▶ Problem A: Reproduce the passage from the Azure Runbook instructions starting with "Note: Change $vmImageUri" and going on through "able to run it.".
▶ Problem B: According to the Azure Runbook instructions, which module must be installed on the client machine to run the activation script?

▶ Document extract:
* * * *

Note: Change $vmImageUri string in the above code to reflect your environment.

In order to run this Runbook, ensure it’s published on Azure. Then use the script below to activate the Runbook from your client machine – need to have AzureRm Powershell module installed to be able to run it.

# Login to Azure
Login-AzureRmAccount

# Select subscription
$select = Get-AzureRmSubscription | Out-GridView -Title "Select your Azure subscription" -OutputMode Single
Select-AzureRmSubscription -SubscriptionId $select.SubscriptionId

# Setting VM variables
$size = 'Standard_A2'
$domainName = "domain.local"
$vmOU = "OU=AzureOU,DC=domain,DC=local"
$vnet = 'vNet Name'
$vnetrg = 'vNet Resource Group Name'
$stgName = 'Storage Account Name'
$stgRG = 'Storage Account Resource Group Name'
$blobStgStr = "https://storageaccountname.blob.core.windows.net/vhds/"
$loc = 'westeurope'

# Taking VM name input
[void][System.Reflection.Assembly]::LoadWithPartialName('Microsoft.VisualBasic') 
$vm = [Microsoft.VisualBasic.Interaction]::InputBox("Enter VM Name", "VM Name", "VM Machine Name")

* * * *

▶ Entries provided:
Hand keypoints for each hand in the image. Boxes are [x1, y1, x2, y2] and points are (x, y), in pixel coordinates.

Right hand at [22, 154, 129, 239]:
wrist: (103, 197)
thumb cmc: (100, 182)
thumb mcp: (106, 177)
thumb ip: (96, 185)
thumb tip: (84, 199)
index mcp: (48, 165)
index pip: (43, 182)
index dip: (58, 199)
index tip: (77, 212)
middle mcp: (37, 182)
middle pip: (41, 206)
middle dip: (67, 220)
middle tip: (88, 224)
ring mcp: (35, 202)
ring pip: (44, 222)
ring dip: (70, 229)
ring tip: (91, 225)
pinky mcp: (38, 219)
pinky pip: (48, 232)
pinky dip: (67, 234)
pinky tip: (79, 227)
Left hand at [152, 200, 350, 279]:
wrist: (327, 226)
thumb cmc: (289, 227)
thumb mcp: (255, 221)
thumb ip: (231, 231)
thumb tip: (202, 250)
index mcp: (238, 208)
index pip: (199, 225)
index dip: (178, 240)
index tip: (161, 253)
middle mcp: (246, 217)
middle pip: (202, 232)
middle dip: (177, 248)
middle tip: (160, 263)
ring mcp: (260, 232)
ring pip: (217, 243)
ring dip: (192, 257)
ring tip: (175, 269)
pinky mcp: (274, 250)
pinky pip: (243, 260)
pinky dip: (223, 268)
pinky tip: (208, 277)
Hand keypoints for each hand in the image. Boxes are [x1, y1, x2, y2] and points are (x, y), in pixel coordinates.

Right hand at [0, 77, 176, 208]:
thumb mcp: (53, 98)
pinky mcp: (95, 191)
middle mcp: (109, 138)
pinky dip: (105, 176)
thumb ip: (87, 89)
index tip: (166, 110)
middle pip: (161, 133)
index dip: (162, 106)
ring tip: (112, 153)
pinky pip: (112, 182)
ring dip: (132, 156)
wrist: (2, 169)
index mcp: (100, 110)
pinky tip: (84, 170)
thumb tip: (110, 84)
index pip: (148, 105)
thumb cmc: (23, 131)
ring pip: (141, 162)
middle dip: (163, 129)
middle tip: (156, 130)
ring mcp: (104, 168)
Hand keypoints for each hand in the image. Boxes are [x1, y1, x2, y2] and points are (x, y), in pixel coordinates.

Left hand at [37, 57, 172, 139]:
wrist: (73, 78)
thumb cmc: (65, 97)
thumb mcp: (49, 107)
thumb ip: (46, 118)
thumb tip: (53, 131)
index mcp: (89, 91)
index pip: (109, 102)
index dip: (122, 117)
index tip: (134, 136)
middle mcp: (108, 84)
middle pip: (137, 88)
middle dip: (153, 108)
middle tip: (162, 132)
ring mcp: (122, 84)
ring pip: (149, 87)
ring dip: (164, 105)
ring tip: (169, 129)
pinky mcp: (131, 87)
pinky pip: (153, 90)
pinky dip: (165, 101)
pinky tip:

* * * *

▶ Task answer A:
Note: Change $vmImageUri string in the above code to reflect your environment.

In order to run this Runbook, ensure it’s published on Azure. Then use the script below to activate the Runbook from your client machine – need to have AzureRm Powershell module installed to be able to run it.

▶ Task answer B: The AzureRm Powershell module.